What is expected -> Every entry must come back exactly as it was given.

Dataset content ->

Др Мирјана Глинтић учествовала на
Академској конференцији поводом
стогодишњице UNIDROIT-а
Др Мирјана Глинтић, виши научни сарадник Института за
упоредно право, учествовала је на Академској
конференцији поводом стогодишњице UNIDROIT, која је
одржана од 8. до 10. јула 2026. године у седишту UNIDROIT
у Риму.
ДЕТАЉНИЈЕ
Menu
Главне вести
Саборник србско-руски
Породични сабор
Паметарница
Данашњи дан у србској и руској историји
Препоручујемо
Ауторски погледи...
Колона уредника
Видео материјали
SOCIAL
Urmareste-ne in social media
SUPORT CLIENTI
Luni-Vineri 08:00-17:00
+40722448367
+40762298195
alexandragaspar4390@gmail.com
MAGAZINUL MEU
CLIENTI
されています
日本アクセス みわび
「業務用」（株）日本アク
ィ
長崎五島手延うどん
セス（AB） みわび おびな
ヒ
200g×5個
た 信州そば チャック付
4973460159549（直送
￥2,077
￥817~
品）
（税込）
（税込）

The completed task ->
Др Мирјана Глинтић учествовала на
Академској конференцији поводом
стогодишњице UNIDROIT-а
Др Мирјана Глинтић, виши научни сарадник Института за
упоредно право, учествовала је на Академској
конференцији поводом стогодишњице UNIDROIT, која је
одржана од 8. до 10. јула 2026. године у седишту UNIDROIT
у Риму.
ДЕТАЉНИЈЕ
Menu
Главне вести
Саборник србско-руски
Породични сабор
Паметарница
Данашњи дан у србској и руској историји
Препоручујемо
Ауторски погледи...
Колона уредника
Видео материјали
SOCIAL
Urmareste-ne in social media
SUPORT CLIENTI
Luni-Vineri 08:00-17:00
+40722448367
+40762298195
alexandragaspar4390@gmail.com
MAGAZINUL MEU
CLIENTI
されています
日本アクセス みわび
「業務用」（株）日本アク
ィ
長崎五島手延うどん
セス（AB） みわび おびな
ヒ
200g×5個
た 信州そば チャック付
4973460159549（直送
￥2,077
￥817~
品）
（税込）
（税込）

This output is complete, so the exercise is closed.